The author really understands the pain of growing up. Ruby, like her name, is her dad’s jewel. “Ruby, Ruby, the college gal.” She rereads a poem he once wrote and published that is kept tacked to the fridge. Ruby, majoring in English, is trying to fulfill his dreams, the best of him. But he brings his whole self along, unfiltered, including his cigarettes. When he picks her up at the station from college break, instead of taking her home to her waiting mother, he takes her to a bar, plies her with liquor. You can see Ruby’s desperation to both be a part of her father’s world and differentiate herself from it. The father makes a pip of a disclosure to Ruby. (Why can’t parents save their terrible secrets for the priest instead of spilling them to their children?) And then Ruby has to go home to face her mother as if she knows nothing of the dark underbelly of her family life.

Is it any surprise that Ruby ends up pregnant by Marco, a guy who abandons her after the baby is born? Ruby’s parents are useless. She’s had so little true kindness that when a friend tries to be tender, she makes him shut up, afraid that she’ll completely collapse. This story, Alone as She Felt All Day, could easily be Alone as She Felt All Her Life. In her desperation to connect, Ruby continues to make choices that bring her even more loneliness.

Serber knows how and when to unspool info at the most piercing times.
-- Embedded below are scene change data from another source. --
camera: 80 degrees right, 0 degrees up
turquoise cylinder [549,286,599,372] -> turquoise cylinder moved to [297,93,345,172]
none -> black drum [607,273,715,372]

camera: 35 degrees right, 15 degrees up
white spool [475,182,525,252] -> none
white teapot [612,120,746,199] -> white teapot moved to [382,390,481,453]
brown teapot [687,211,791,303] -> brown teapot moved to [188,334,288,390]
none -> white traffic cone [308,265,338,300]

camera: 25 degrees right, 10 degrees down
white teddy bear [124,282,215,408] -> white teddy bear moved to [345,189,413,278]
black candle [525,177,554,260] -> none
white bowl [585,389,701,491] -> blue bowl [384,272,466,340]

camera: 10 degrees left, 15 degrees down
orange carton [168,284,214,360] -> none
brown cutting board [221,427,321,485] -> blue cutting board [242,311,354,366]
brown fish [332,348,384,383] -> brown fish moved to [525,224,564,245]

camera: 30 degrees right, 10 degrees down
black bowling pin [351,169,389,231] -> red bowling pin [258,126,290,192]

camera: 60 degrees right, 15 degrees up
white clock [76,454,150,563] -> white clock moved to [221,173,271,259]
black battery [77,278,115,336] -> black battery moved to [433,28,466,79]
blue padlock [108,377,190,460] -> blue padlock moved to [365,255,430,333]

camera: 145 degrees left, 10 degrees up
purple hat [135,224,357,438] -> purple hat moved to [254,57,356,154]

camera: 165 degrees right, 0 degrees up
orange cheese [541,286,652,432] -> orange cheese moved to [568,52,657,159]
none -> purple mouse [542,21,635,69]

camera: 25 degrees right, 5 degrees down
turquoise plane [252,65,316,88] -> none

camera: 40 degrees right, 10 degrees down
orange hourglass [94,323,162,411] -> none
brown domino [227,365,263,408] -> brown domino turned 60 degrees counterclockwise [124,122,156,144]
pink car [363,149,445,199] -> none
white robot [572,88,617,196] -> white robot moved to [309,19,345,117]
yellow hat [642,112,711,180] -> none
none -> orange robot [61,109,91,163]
After giving birth, when Nora isn’t sure whether or not she’ll keep the baby, she thinks, “She wasn’t ready to let her mother know she delivered. Buried beneath the weight of Ruby’s dead sister, Sally (her mother) had opinions about babies and responsibilities.”

Although Ruby means to be a good mother, believes she loves Nora, her own life, like her parents’ lives, is so haywire that the milk of love curdles. In one story, Nora wants a white fluffy cat for Easter, but Ruby brings home a starving schoolyard stray. All the cat needs, Ruby says, is a full bowl and consistent love. Ironically, when Nora asks what consistent love is, Ruby, who is always off looking for a husband, takes a long swallow from her wine spritzer and says, “Someone to be there every time he meows at the back door.” What happens is haunting. The stray is a metaphor for all the deprivation and all its devastating effects in Nora and Ruby’s life.

Just when you’re as fed up with Ruby as one of her neighbors who yell-whispers about her “erratic home life” and “multiple partners,” we see Ruby’s heroism toward one of the girls in her high school English class in Take Your Daughter to Work. Serber keeps the reader on the cusp of condemning Ruby and applauding her and worried about the fate of Nora who, like Ruby, is desperate for attention and care.

The stories are so real that you can’t help wanting to ask Serber whether these things actually happened to her or to someone close to her. Shout her Lovely Name not only is beautifully written, but it also sizzles with the electric shocks of family life, no matter whose family and what their circumstances.